* [Exercise instructions]
Write out all of the records, keeping each one exactly as written.
** Opening Records supplied block **
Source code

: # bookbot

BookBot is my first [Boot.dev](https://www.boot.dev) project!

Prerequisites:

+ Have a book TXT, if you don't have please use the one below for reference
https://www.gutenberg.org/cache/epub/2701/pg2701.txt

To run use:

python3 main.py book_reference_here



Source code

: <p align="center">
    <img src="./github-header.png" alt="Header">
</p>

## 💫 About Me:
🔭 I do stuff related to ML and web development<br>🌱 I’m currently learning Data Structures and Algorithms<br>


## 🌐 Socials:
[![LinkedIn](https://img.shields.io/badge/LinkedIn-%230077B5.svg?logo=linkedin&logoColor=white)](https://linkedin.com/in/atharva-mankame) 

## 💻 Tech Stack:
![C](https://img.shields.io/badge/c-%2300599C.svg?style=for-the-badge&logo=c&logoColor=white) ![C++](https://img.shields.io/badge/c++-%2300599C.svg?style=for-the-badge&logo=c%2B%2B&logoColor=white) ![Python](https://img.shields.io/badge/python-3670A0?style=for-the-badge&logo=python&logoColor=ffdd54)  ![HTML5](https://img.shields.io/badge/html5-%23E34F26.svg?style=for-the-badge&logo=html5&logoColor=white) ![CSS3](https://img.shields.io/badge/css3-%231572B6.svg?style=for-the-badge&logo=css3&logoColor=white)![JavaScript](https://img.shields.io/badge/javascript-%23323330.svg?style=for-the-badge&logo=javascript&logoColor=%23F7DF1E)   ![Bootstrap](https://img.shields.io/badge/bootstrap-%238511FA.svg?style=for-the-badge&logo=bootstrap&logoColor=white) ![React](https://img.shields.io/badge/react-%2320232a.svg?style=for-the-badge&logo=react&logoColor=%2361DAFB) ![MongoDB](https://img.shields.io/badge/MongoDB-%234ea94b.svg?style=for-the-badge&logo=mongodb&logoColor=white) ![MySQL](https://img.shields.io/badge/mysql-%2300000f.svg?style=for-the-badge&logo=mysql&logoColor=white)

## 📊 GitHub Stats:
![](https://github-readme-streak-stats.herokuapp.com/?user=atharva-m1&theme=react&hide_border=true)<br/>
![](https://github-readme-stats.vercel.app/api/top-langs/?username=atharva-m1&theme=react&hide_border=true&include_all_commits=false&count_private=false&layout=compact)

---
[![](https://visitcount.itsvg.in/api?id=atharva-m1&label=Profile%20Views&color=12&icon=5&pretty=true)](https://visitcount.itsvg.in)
** Closing Records supplied block **
* [Response to the exercise]
Source code

: # bookbot

BookBot is my first [Boot.dev](https://www.boot.dev) project!

Prerequisites:

+ Have a book TXT, if you don't have please use the one below for reference
https://www.gutenberg.org/cache/epub/2701/pg2701.txt

To run use:

python3 main.py book_reference_here



Source code

: <p align="center">
    <img src="./github-header.png" alt="Header">
</p>

## 💫 About Me:
🔭 I do stuff related to ML and web development<br>🌱 I’m currently learning Data Structures and Algorithms<br>


## 🌐 Socials:
[![LinkedIn](https://img.shields.io/badge/LinkedIn-%230077B5.svg?logo=linkedin&logoColor=white)](https://linkedin.com/in/atharva-mankame) 

## 💻 Tech Stack:
![C](https://img.shields.io/badge/c-%2300599C.svg?style=for-the-badge&logo=c&logoColor=white) ![C++](https://img.shields.io/badge/c++-%2300599C.svg?style=for-the-badge&logo=c%2B%2B&logoColor=white) ![Python](https://img.shields.io/badge/python-3670A0?style=for-the-badge&logo=python&logoColor=ffdd54)  ![HTML5](https://img.shields.io/badge/html5-%23E34F26.svg?style=for-the-badge&logo=html5&logoColor=white) ![CSS3](https://img.shields.io/badge/css3-%231572B6.svg?style=for-the-badge&logo=css3&logoColor=white)![JavaScript](https://img.shields.io/badge/javascript-%23323330.svg?style=for-the-badge&logo=javascript&logoColor=%23F7DF1E)   ![Bootstrap](https://img.shields.io/badge/bootstrap-%238511FA.svg?style=for-the-badge&logo=bootstrap&logoColor=white) ![React](https://img.shields.io/badge/react-%2320232a.svg?style=for-the-badge&logo=react&logoColor=%2361DAFB) ![MongoDB](https://img.shields.io/badge/MongoDB-%234ea94b.svg?style=for-the-badge&logo=mongodb&logoColor=white) ![MySQL](https://img.shields.io/badge/mysql-%2300000f.svg?style=for-the-badge&logo=mysql&logoColor=white)

## 📊 GitHub Stats:
![](https://github-readme-streak-stats.herokuapp.com/?user=atharva-m1&theme=react&hide_border=true)<br/>
![](https://github-readme-stats.vercel.app/api/top-langs/?username=atharva-m1&theme=react&hide_border=true&include_all_commits=false&count_private=false&layout=compact)

---
[![](https://visitcount.itsvg.in/api?id=atharva-m1&label=Profile%20Views&color=12&icon=5&pretty=true)](https://visitcount.itsvg.in)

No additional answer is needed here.